ICAM Professional Services

All ICAM-related Special Item Numbers (SINs) require a technical evaluation.

Professional services involve integrating solutions and assisting agencies in deploying and managing identity, credentialing, and access management systems related to ICAM implementations.

• 541519CSP - Credential Service Provider (CSP), Managed service offering for component or full-service Credential Service Providers (CSPs) that meet the requirements of NIST SP 800-63 Digital Identity Guidelines (current version), to include public-facing and enterprise. The provided capabilities template must be thoroughly completed. Below is a list of relevant documents.

  • Homeland Security Presidential Directive 12 (HSPD-12).

  • National Institute of Standards and Technology (NIST) Special Publication (SP) 800-63.

  • NIST Federal Information Processing Standard (FIPS) 201: Personal Identity Verification (PIV) of Federal Employees and Contractors.

• 541519PKI - Public Key Infrastructure (PKI) Shared Service Providers (PKI SSP) Program - PKI SSPs shall provide reliable, authenticated, policy-compliant service offerings to support Federally issued Personal Identity Verification (PIV), Personal Identity Verification Interoperable (PIV-I), and associated certificates and cryptographic key service offerings.

Professional services vendors must document their experience in deploying policy-compliant ICAM projects for government agencies.

• 541519ICAM – ICAM Solutions
• 541519PIV – HSPD-12 Products and Service Components

The Certified System Engineer ICAM PACS (CSEIP) is a certification for PACS integration services. It is a required credential to become an approved consultant.

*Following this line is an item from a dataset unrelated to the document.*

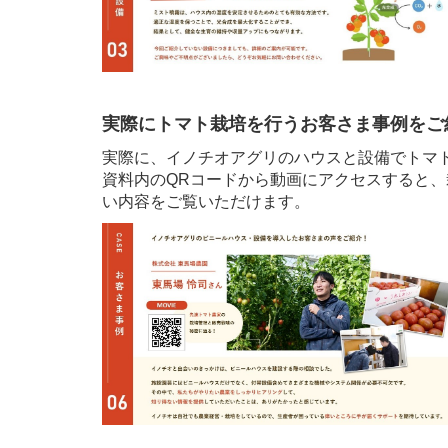
実際にトマト栽培を行うお客さま事例をご
実際に、イノチオアグリのハウスと設備でトマ
資料内のQRコードから動画にアクセスすると
い内容をご覧いただけます。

• CSEIP list of certified individuals
• About the CSEIP certification

GSA certifies consulting services and labor categories through Special Item Numbers (SIN) for ICAM or HSPD-12 professional services. Please contact fpki@gsa.gov if you have questions related to professional services.

Get on a GSA Schedule

The GSA MAS Program, also called the “Schedule,” is the premier contract vehicle for the federal government. The MAS Program is a long-term, government-wide contract between commercial suppliers and the federal government. Being awarded a Schedule contract can open doors for your business, but it requires effort and dedication to succeed. First, determine if the Schedule suits your business.

• Sell through GSA MAS – Agencies use the MAS to fulfill their technology products and services needs.